Architecture professor

Mary Caroline McLeod is a professor of architectural history and theory at Columbia University known for her examination of modern architecture, especially the work of Le Corbusier. She is a fellow of the Society of Architectural Historians, and has received many fellowships and awards, including a Brunner Award, Fulbright Fellowship, NEH award, and grants from New York Council of the Arts and the Graham Foundation.

== Education and career ==
McLeod has a B.S., M.Arch, and a Ph.D. from Princeton University. As of 2021, she is a professor of architecture at Columbia Graduate School of Architecture, Planning and Preservation (GSAPP). She has also previously worked as a professor at Harvard University, the Institute for Architecture and Urban Studies, University of Miami, and University of Kentucky.

McLeod's essays have been published in journals and anthologies such as Oppositions, Assemblage, Art Journal, Harvard Design Magazine, AA Files, JSAH, Casabella, The Sex of Architecture, Architecture in Fashion, Architecture of the Everyday, Architecture and Feminism, The Pragmatist Imagination, Architecture Theory since 1968, The State of Architecture, Fragments: Architecture and the Unfinished, Le Parole dell'Architettura, and Modern Women: Women Artists at The Museum of Modern Art. Her main focus is on modern architecture specially Le Corbusier and she received the Arnold Brunner grant in 2015 which she used to research Le Corbusier's response to World War II.

In 2019, McLeod was one of three who study architecture and joined to discuss Bauhaus architecture with Architectural Record. McLeod has also published on the English architect Alan Colquhoun and organized the 2021 colloquium celebrating his life. McLeod and Victoria Rosner led an effort to expand knowledge about women in architecture through five years of research in the field.
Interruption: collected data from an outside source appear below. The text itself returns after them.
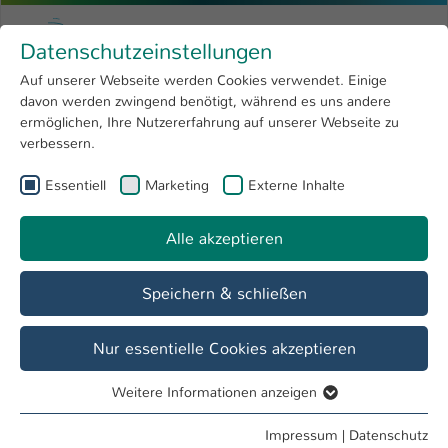
Zum Hauptinhalt springen
Menu
Hochschule Kaiserslautern
Datenschutzeinstellungen
Studium
Open submenu
8
Auf unserer Webseite werden Cookies verwendet. Einige
davon werden zwingend benötigt, während es uns andere
Sie sind hier:
Forschung
Open submenu
4
Studierende
ermöglichen, Ihre Nutzererfahrung auf unserer Webseite zu
verbessern.
Hochschule
Open submenu
8
Fachbereich
Essentiell
Marketing
Externe Inhalte
International
Open submenu
8
Bauen und Gestalten
Alle akzeptieren
Übersicht
Studieninteressierte
Studierende
Speichern & schließen
Vorlesungspläne
Nur essentielle Cookies akzeptieren
VIA [Virtual Design, Innenarchitektur,
Weitere Informationen anzeigen
Essentiell
Architektur]
Essentielle Cookies werden für grundlegende Funktionen
Impressum
|
Datenschutz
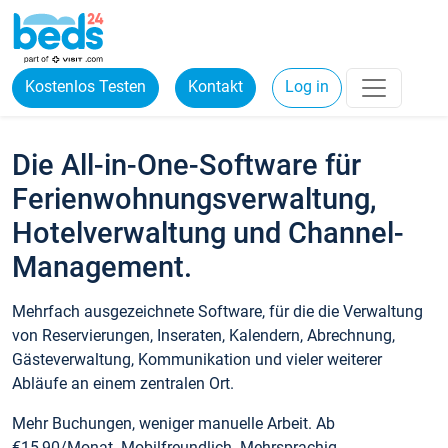
Kostenlos Testen
Kontakt
Log in
Die All-in-One-Software für
Ferienwohnungsverwaltung,
Hotelverwaltung und Channel-
Management.
Mehrfach ausgezeichnete Software, für die die Verwaltung
von Reservierungen, Inseraten, Kalendern, Abrechnung,
Gästeverwaltung, Kommunikation und vieler weiterer
Abläufe an einem zentralen Ort.
Mehr Buchungen, weniger manuelle Arbeit. Ab
€15,90/Monat. Mobilfreundlich. Mehrsprachig.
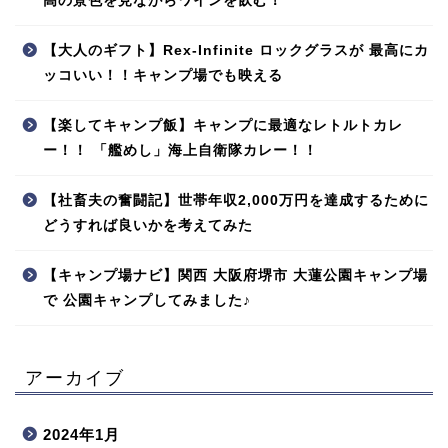
高の景色を見ながらワインを飲む！
【大人のギフト】Rex-Infinite ロックグラスが 最高にカ
ッコいい！！キャンプ場でも映える
【楽してキャンプ飯】キャンプに最適なレトルトカレ
ー！！ 「艦めし」海上自衛隊カレー！！
【社畜夫の奮闘記】世帯年収2,000万円を達成するために
どうすれば良いかを考えてみた
【キャンプ場ナビ】関西 大阪府堺市 大蓮公園キャンプ場
で 公園キャンプしてみました♪
アーカイブ
2024年1月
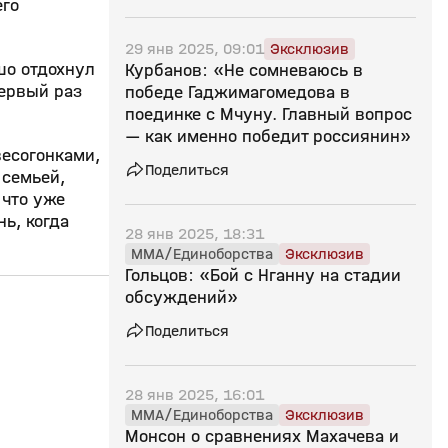
его
29 янв 2025, 09:01
Эксклюзив
шо отдохнул
Курбанов: «Не сомневаюсь в
Первый раз
победе Гаджимагомедова в
поединке с Мчуну. Главный вопрос
— как именно победит россиянин»
есогонками,
Поделиться
 семьей,
 что уже
нь, когда
28 янв 2025, 18:31
MMA/Единоборства
Эксклюзив
Гольцов: «Бой с Нганну на стадии
обсуждений»
10:42
19 янв 2025, 08:51
19 янв 2025, 08:41
Поделиться
16+
28 янв 2025, 16:01
MMA/Единоборства
Эксклюзив
Монсон о сравнениях Махачева и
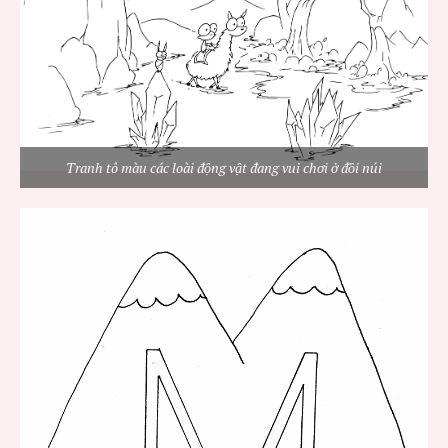
Tranh tô màu các loài động vật đang vui chơi ở đồi núi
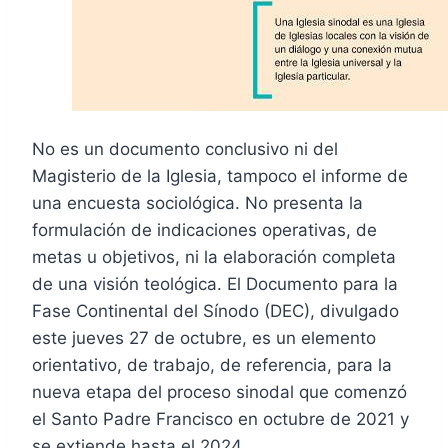
No es un documento conclusivo ni del
Magisterio de la Iglesia, tampoco el informe de
una encuesta sociológica. No presenta la
formulación de indicaciones operativas, de
metas u objetivos, ni la elaboración completa
de una visión teológica. El Documento para la
Fase Continental del Sínodo (DEC), divulgado
este jueves 27 de octubre, es un elemento
orientativo, de trabajo, de referencia, para la
nueva etapa del proceso sinodal que comenzó
el Santo Padre Francisco en octubre de 2021 y
se extiende hasta el 2024.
Regarding women in architecture, McLeod has been quoted in the Christian Science Monitor for her work noting that female architects "...don't have as much panache for the big glitter jobs". The website Pioneering Women of American Architecture, launched by the Beverly Willis Architecture Foundation in 2017, continues to make visible the achievements of women's contributions to American architecture.

== Selected bibliography ==
- McLeod, Mary (2014). "Colquhonery : Alan Colquhoun from bricolage to myth"
- "Charlotte Perriand : an art of living" (2003)

==Recognition==
In 2020, McLeod was named a fellow of the Society of Architectural Historians.